Huffman coding compresses data by giving frequent symbols short binary codes and rare symbols long codes. The greedy algorithm builds an optimal prefix-free tree by repeatedly merging the two least frequent symbols. It's used in JPEG, PNG, MP3, and gzip.

Fixed-Length vs Variable-Length

ASCII uses 8 bits per character — every symbol gets the same length. Huffman assigns shorter codes to frequent symbols. "e" might get 01 while "z" gets 11010. On average, the message is shorter.

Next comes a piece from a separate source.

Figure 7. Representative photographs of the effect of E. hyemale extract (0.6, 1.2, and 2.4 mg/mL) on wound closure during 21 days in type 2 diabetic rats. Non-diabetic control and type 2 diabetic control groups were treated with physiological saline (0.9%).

Fixed: e→00 t→01 a→10 z→11 each symbol = 2 bits Huffman: e→0 t→10 a→110 z→111 frequent = short, rare = long

The key constraint: no code is a prefix of another code (prefix-free). Otherwise, when decoding, you wouldn't know where one code ends and the next begins.

The Greedy Algorithm

Start with each symbol as a leaf node with its frequency. Repeatedly:

1. Pick the two nodes with the smallest frequencies

2. Merge them into a new internal node with frequency = sum

3. Attach left (0) and right (1) children

4. Repeat until one node remains (the root)

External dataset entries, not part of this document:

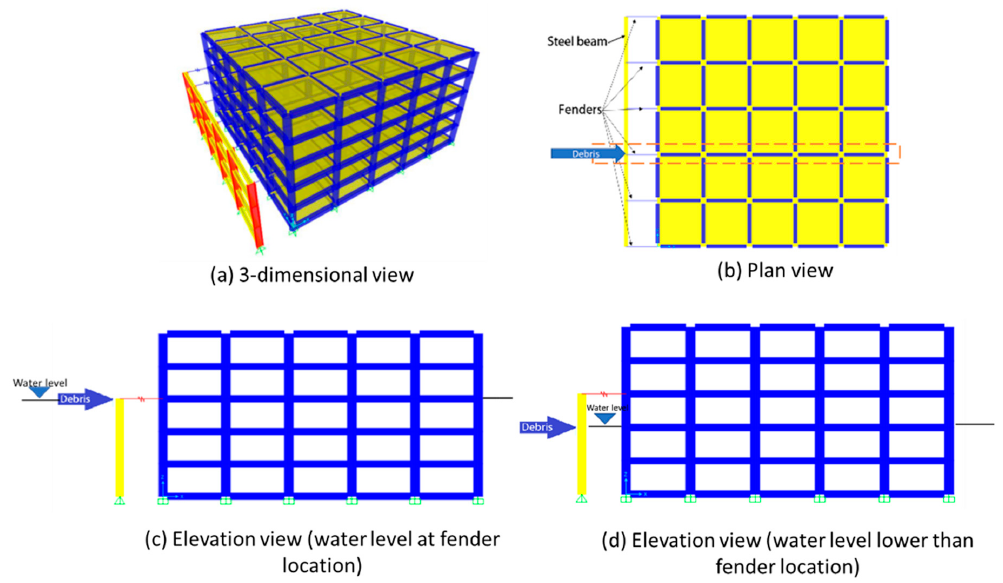
Figure 5. Two-dimensional model of the building with a fender structure.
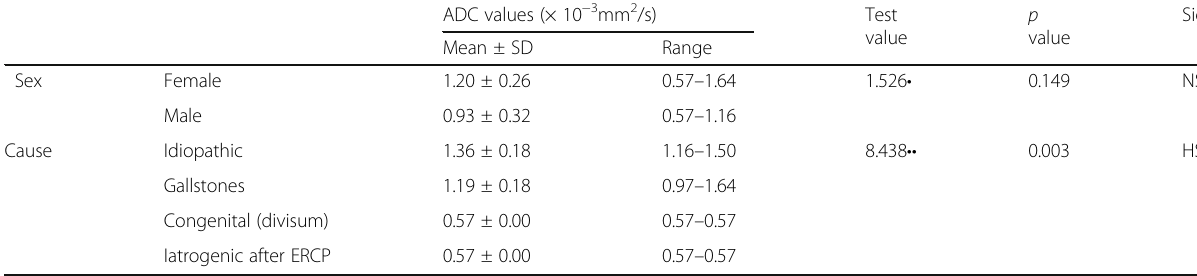
Table 4 Relationship between sex/cause and mean ADC value in the patient group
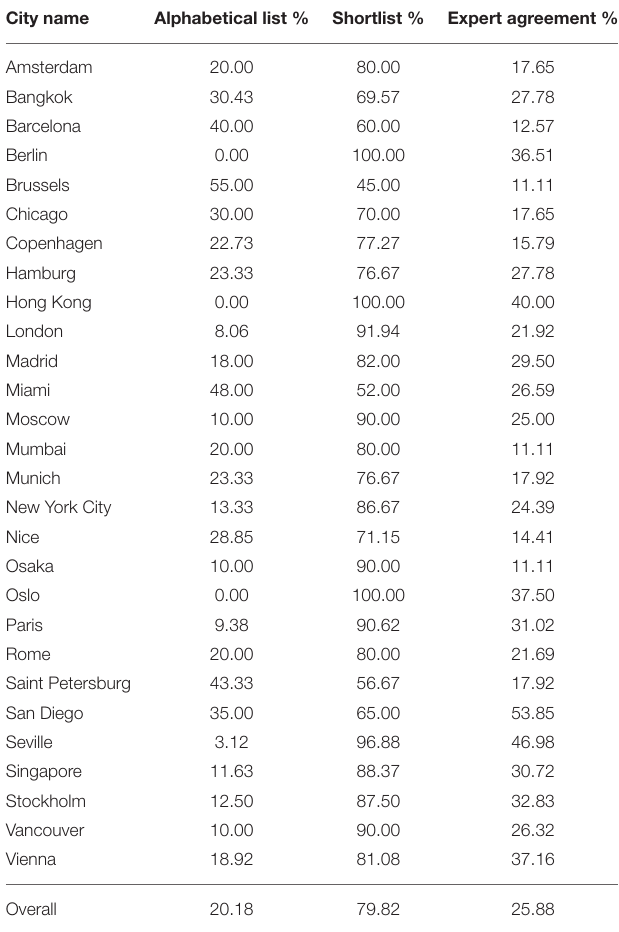
TABLE 3 | Expert annotators behavior: amount of cities selected from the shortlist vs. the full alphabetical list and percentages of the same cities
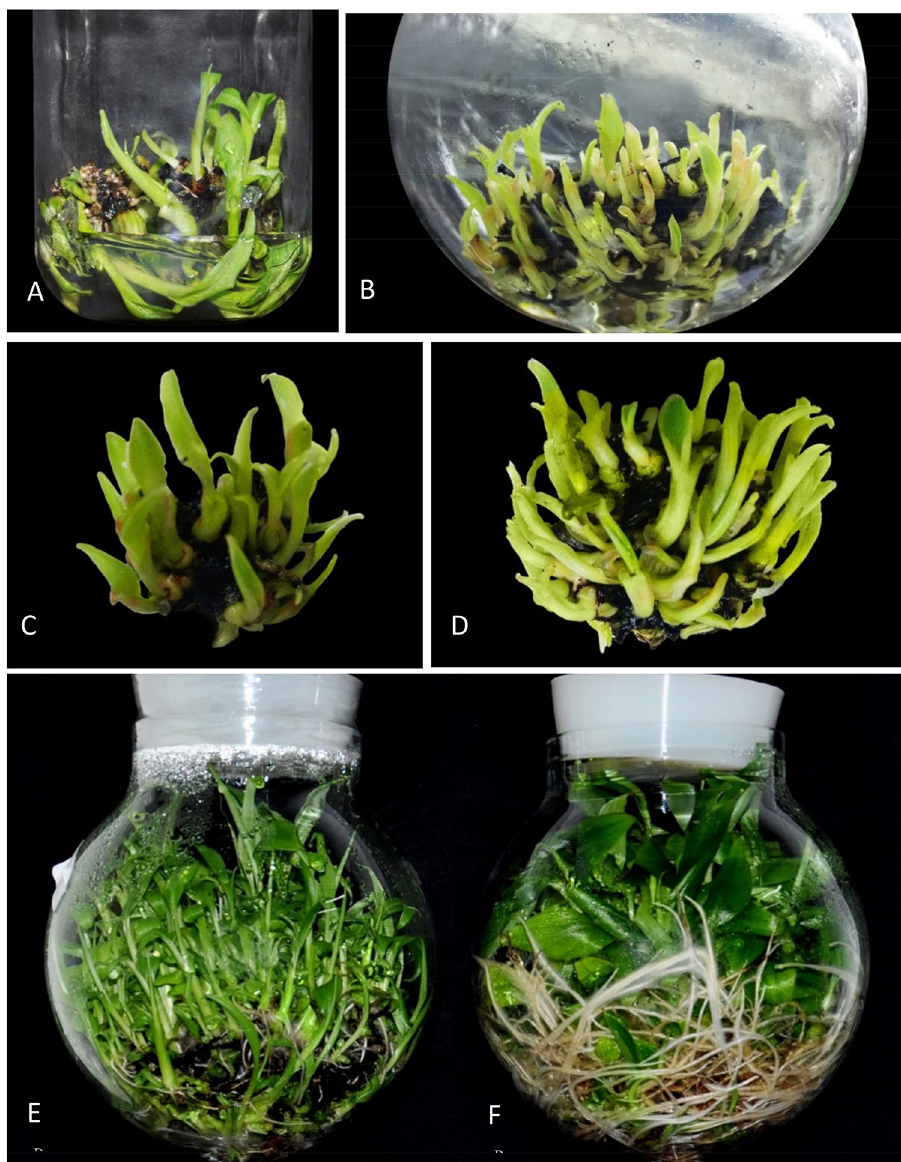
Figure 7. Micropropagation of banana cv. Rasthali in temporary immersion bioreactor. ( A ) Multiple shoots in semisolid culture system. ( B ) Multiple shoots in TIB system. ( C ) Multiple shoot cluster grown in semisolid medium. ( D ) Multiple shoot cluster grown in TIB system. ( E ) Mass multiplied plantlets in TIB system. ( F ) Rooted plantlets in TIB (Images arranged in Adobe Photoshop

A:5 B:9 C:12 D:13 E:45 ↓ merge A(5)+B(9) → 14 ↓ merge 14+C(12) → 26 ↓ merge 26+D(13) → 39 ↓ merge 39+E(45) → 84 (root)

C++ — Huffman tree node

struct Node {
    char ch;
    int freq;
    Node *left, *right;

    Node(char c, int f) : ch(c), freq(f), left(nullptr), right(nullptr) {}
};

// Custom comparator for min-heap
struct Cmp {
    bool operator()(Node* a, Node* b) { return a->freq > b->freq; }
};

Node* build_huffman(map<char, int>& freq) {
    priority_queue<Node*, vector<Node*>, Cmp> pq;

    for (auto& [ch, f] : freq)
        pq.push(new Node(ch, f));

    while (pq.size() > 1) {
        Node* left = pq.top(); pq.pop();
        Node* right = pq.top(); pq.pop();

        Node* parent = new Node('\0', left->freq + right->freq);
        parent->left = left;
        parent->right = right;

        pq.push(parent);
    }
    return pq.top();  // root
}

Rust — Huffman tree node

use std::collections::BinaryHeap;
use std::cmp::Reverse;

#[derive(Eq, PartialEq)]
struct Node {
    ch: Option<char>,
    freq: usize,
    left: Option<Box<Node>>,
    right: Option<Box<Node>>,
}

impl Ord for Node {
    fn cmp(&self, other: &Self) -> std::cmp::Ordering {
        self.freq.cmp(&other.freq)
    }
}
impl PartialOrd for Node { /* delegate to cmp */ }

fn build_huffman(freq: &HashMap<char, usize>) -> Node {
    let mut pq: BinaryHeap<Reverse<Box<Node>>> = BinaryHeap::new();
    for (&ch, &f) in freq {
        pq.push(Reverse(Box::new(Node { ch: Some(ch), freq: f,
                                        left: None, right: None })));
    }
    while pq.len() > 1 {
        let left = pq.pop().unwrap().0;
        let right = pq.pop().unwrap().0;
        let parent = Box::new(Node {
            ch: None,
            freq: left.freq + right.freq,
            left: Some(left),
            right: Some(right),
        });
        pq.push(Reverse(parent));
    }
    *pq.pop().unwrap().0
}

💡 Greedy choice: always merge the smallest

The two smallest frequencies are merged at each step. This is the optimal choice because it gives the rarest symbols the longest codes (deepest in the tree), which has the least impact on total message length. The proof is an exchange argument: if an optimal tree doesn't merge the two smallest, you can swap and get a tree that's at least as good.